View full file on GitHub

  1. Batch field resolvers for expensive computed fields that benefit from batching.
@Resolver(objectValueFragment = "fragment _ on Character { id }")
class CharacterFilmCountResolver
    @Inject
    constructor(
        val characterFilmsRepository: CharacterFilmsRepository
    ) : CharacterResolvers.FilmCount() {
        override suspend fun batchResolve(contexts: List<Context>): List<FieldValue<Int>> {
            // Extract all unique character IDs from the contexts
            val characterIds = contexts.map { it.objectValue.getId().internalID }.toSet()

            // Perform a single batch query to get film counts for all characters
            // We only compute one time for each character, despite multiple requests
            val filmCounts = characterIds.associateWith { characterId ->
                characterFilmsRepository.findFilmsByCharacterId(characterId).size
            }

            // For each context gets the character ID and map to the precomputed film count
            // and return the results in the same order as contexts
            return contexts.map { ctx ->
                val characterId = ctx.objectValue.getId().internalID

View full file on GitHub

  1. Single field resolvers for lightweight computed or derived values.
@Resolver("name")
class CharacterDisplayNameResolver
    @Inject
    constructor() : CharacterResolvers.DisplayName() {
        override suspend fun resolve(ctx: Context): String? {
            // Directly returns the name of the character from the context.
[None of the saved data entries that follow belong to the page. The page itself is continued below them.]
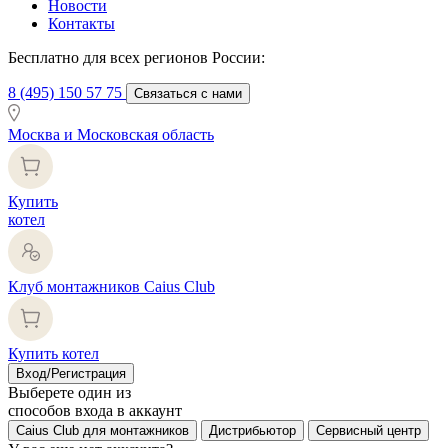
Новости
Контакты
Бесплатно для всех регионов России:
8 (495) 150 57 75
Связаться с нами
Москва и Московская область
Купить
котел
Клуб монтажников Caius Club
Купить котел
Вход/Регистрация
Выберете один из
способов входа в аккаунт
Caius Club для монтажников
Дистрибьютор
Сервисный центр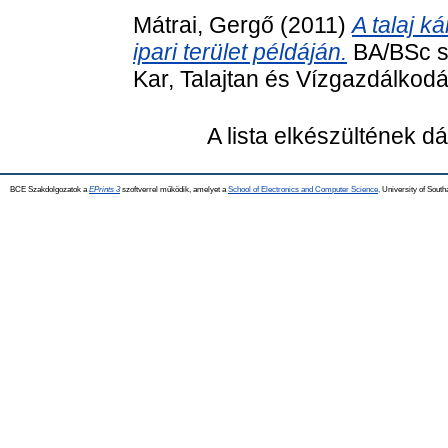
Mátrai, Gergő
(2011)
A talaj k
ipari terület példáján.
BA/BSc s
Kar, Talajtan és Vízgazdálkod
A lista elkészültének 
BCE Szakdolgozatok a
EPrints 3
szoftverrel működik, amelyet a
School of Electronics and Computer Science,
University of Southa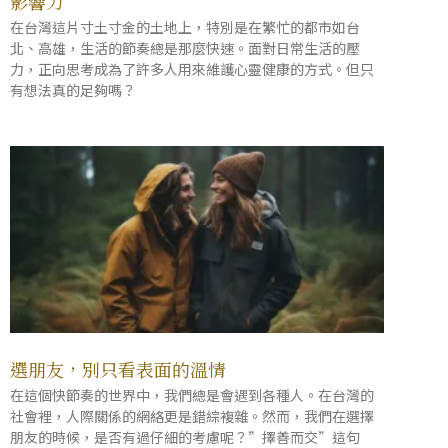
影響力
在台灣這片寸土寸金的土地上，特別是在繁忙的都市如台
北、高雄，生活的節奏總是那麼快速。面對日常生活的壓
力，正向思考成為了許多人用來維護心靈健康的方式。但只
有想法真的足夠嗎？
選朋友，別只看表面的溫情
在這個快節奏的世界中，我們總是會遇到各種人。在台灣的
社會裡，人際關係的網絡更是錯綜複雜。然而，我們在選擇
朋友的時候，是否有過仔細的考慮呢？”擇善而交”這句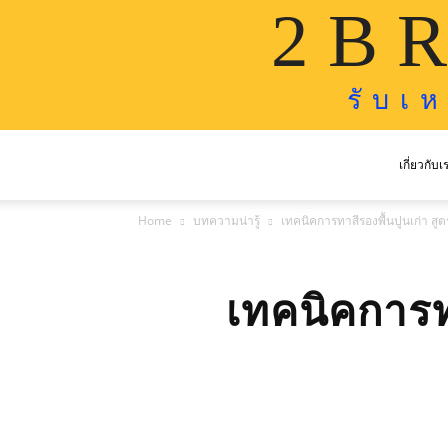
2 B R
รั บ เ 
เกี่ยวกับเ
Home
บทความน่ารู้
เทคนิคการทาสีรองพื้นปูนเก่า สู
เทคนิคการทา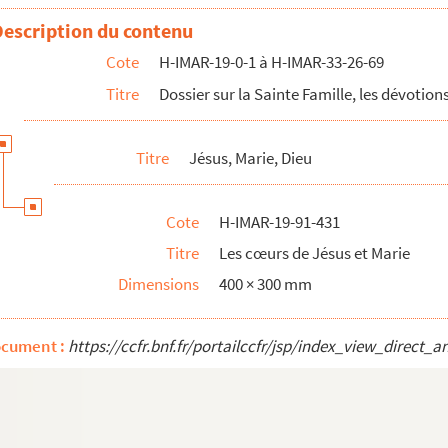
Description du contenu
Cote
H-IMAR-19-0-1 à H-IMAR-33-26-69
Titre
Dossier sur la Sainte Famille, les dévotions
Titre
Jésus, Marie, Dieu
Cote
H-IMAR-19-91-431
Titre
Les cœurs de Jésus et Marie
Dimensions
400 × 300 mm
ocument :
https://ccfr.bnf.fr/portailccfr/jsp/index_view_dire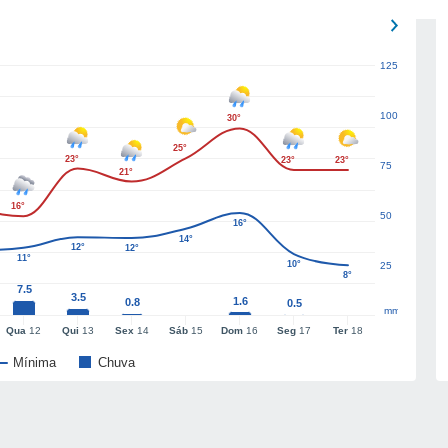
125
100
30°
25°
23°
23°
23°
75
21°
16°
50
16°
14°
12°
12°
11°
10°
25
8°
7.5
3.5
1.6
0.8
0.5
mm
Qua
12
Qui
13
Sex
14
Sáb
15
Dom
16
Seg
17
Ter
18
Mínima
Chuva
The "name" field is
            // automatically fetched due to the @Resolver annotation.
            return ctx.objectValue.getName()

View full file on GitHub

The entity resolution flow

  1. Query parsing: Viaduct analyzes the query and fragments to determine which types and fields are required.
  2. Node resolution: node resolvers load entities by Global ID for any node(id:) or reference field.
  3. Field resolution: Viaduct invokes field resolvers for each selected field, batching them when possible.
  4. Result assembly: all results are merged into a single GraphQL response.

This design isolates entity loading from field logic, ensures predictable performance, and enables resolver reuse across schemas and scopes.

Integration example

query {
  node(id: "Q2hhcmFjdGVyOjE=") {
    ... on Character {
      id
      name                # from Field Resolver
      homeworld { name }  # via batched field resolver
      filmCount           # aggregated by batch resolver
    }
  }
}

Execution flow for this query:

Step Resolver Responsibility
1 CharacterNodeResolver Retrieve Character entity by internal ID.
2 DisplayNameResolver Compute or format the name field.
3 HomeworldResolver Fetch related Planet; batched across all Characters.
4 FilmCountBatchResolver Compute film counts for all Characters in one call.
5 Viaduct runtime Assemble and serialize the final result tree.

Common integration pitfalls

1. Duplicated lookups

Avoid fetching the same entity in multiple resolvers. Node resolvers should load once, and related lookups should use field resolvers (batched when necessary).

2. Overfetching fragments

Limit objectValueFragment to only the fields your resolver actually uses. Overly broad fragments increase query cost and memory use.

3. Missing batching opportunities

If a field resolver executes the same repository call per parent, migrate it to a batch resolver.

4. Misaligned ID handling

Ensure all resolvers use ctx.globalIDFor(Type.Reflection, internalId) and consume IDs via ctx.id.internalID. Mixing raw IDs with Global IDs can cause type mismatches in queries.

5. Incorrect nullability handling

Return null for missing relationships when the schema field is nullable, rather than throwing exceptions.

Do and don’t

  • Do separate responsibilities: nodes fetch, fields compute, batch resolvers aggregate.
  • Do test integration flows end-to-end with actual queries.
  • Don’t mix loading logic inside field resolvers.
  • Don’t assume execution order between independent resolvers — rely on field dependencies, not sequencing.